Irvine Mayor Beth Krom said she welcomed the Anaheim-situated walk as a chance to showcase Orange County’s strengths, something she finds lacking in the Fox drama and in Bravo’s new reality show “The Real Housewives of Orange County,” filmed in Coto de Caza.

Still, Krom, who speaks fluently about her city’s connection to comedian Will Ferrell, who attended high school in Irvine, favors emblazoning city seals on the stars.

Die-hard critics say such solutions could prove unwieldy for nominees such as comedian Steve Martin, who grew up in Garden Grove but spent his teen years working at Disneyland.

And, they ask, what about those whom Anaheim overlooked, such as Olympic diver and UC Irvine graduate Greg Louganis or Jack Benny, who made Anaheim famous in an early radio gag and was later named its honorary mayor?

Advertisement

Anniversary commissioner Yellis said she welcomed suggestions but added that the Walk of Stars was never intended to account for every important Orange County figure.

“This is to give a star to somebody who’s shone bright for Orange County.”

She also said the nominations of those related to anniversary commissioners were legitimate. Her husband’s family, for example, owned a dairy in Anaheim. Commissioner William Taormina’s family owns a regional waste disposal company and is a longtime contributor to the community. And longtime Anaheim resident Carl Karcher, related to Commissioner Bernard Karcher, founded the fast-food chain Carl’s Jr.

But before Anaheim can lay any claim to a real Walk of Stars, officials will have to secure approvals from nominees.

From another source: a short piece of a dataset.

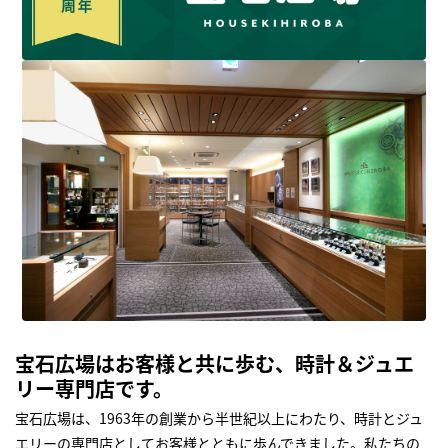
宝石広場はお客様と共に歩む、時計＆ジュエ
リー専門店です。
宝石広場は、1963年の創業から半世紀以上にわたり、時計とジュ
エリーの専門店としてお客様とともに歩んできました。私たちの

That could take some arm-twisting if the reaction of nominee and best-selling author Dean Koontz is any indication.

“I think the book is what matters, not the person who wrote it,” said Newport Beach resident Koontz, who has set parts of more than 20 of his thrillers in Orange County.

Another, more practical consideration:

“I probably would not want to go and see chewing gum on my name.”